═══ DATA FOR THE TASK ═══

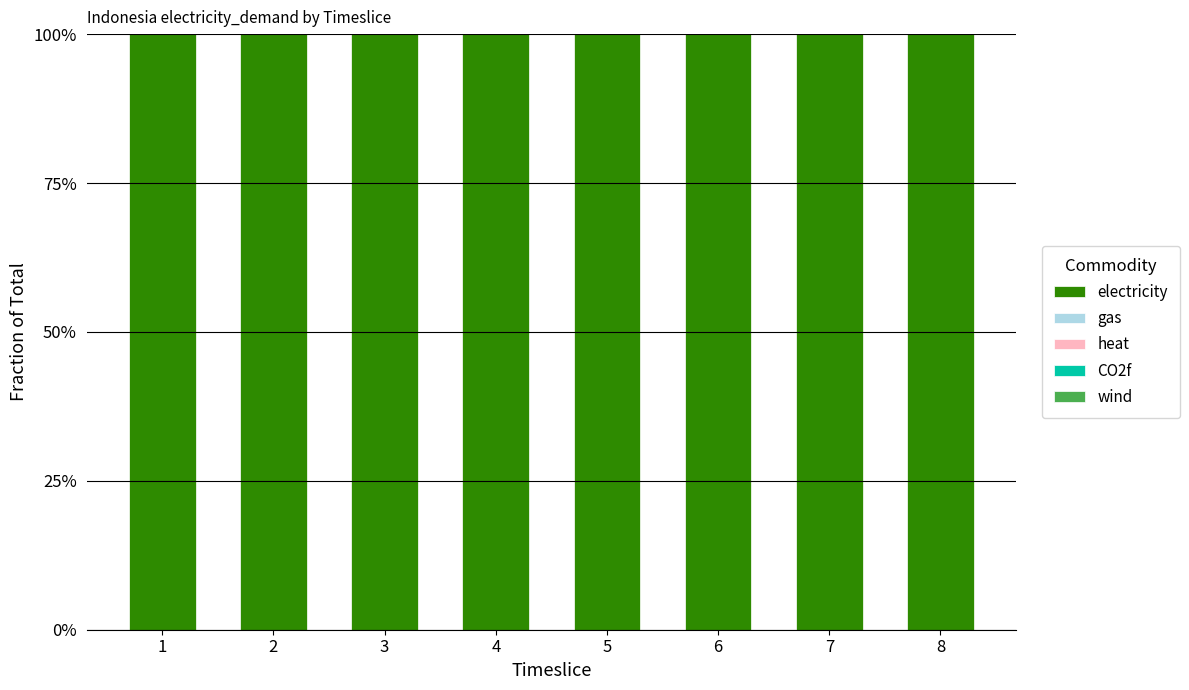

Between 3 and 7, which is larger?

3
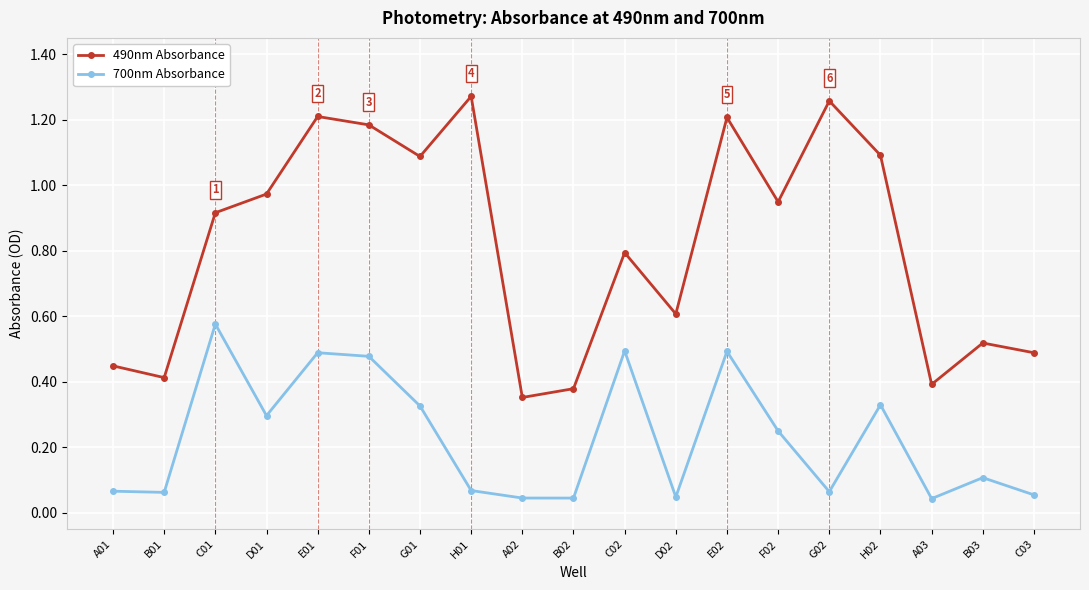

True or false: 700nm Absorbance and 490nm Absorbance intersect in this chart.

False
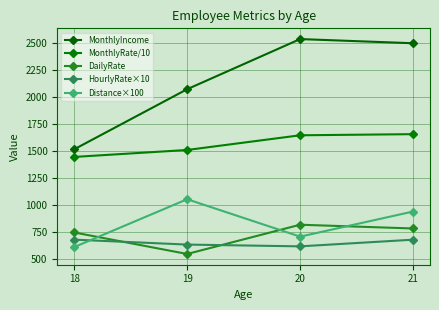

Is the value of HourlyRate×10 at 21 greater than the value of MonthlyIncome at 21?

No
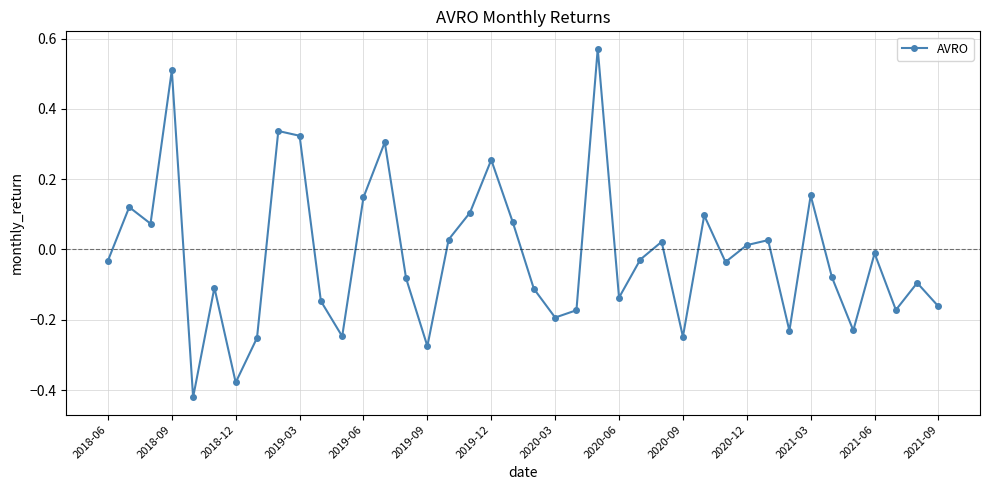

What is the difference between the maximum and minimum values?

1.0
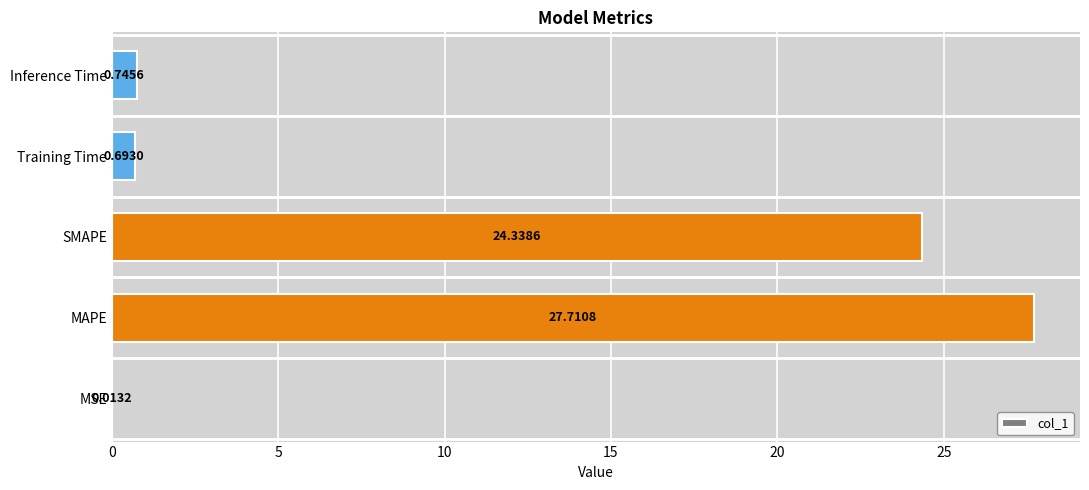

What is the sum of the values at MSE and Inference Time?

0.8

═══

AIM OF THE TASK: Render every line of the entries above as a single numbered list, omitting the blank lines and leaving out the pictures.

PROBLEM SOLUTION:
1. Between 3 and 7, which is larger?
2. 3
3. True or false: 700nm Absorbance and 490nm Absorbance intersect in this chart.
4. False
5. Is the value of HourlyRate×10 at 21 greater than the value of MonthlyIncome at 21?
6. No
7. What is the difference between the maximum and minimum values?
8. 1.0
9. What is the sum of the values at MSE and Inference Time?
10. 0.8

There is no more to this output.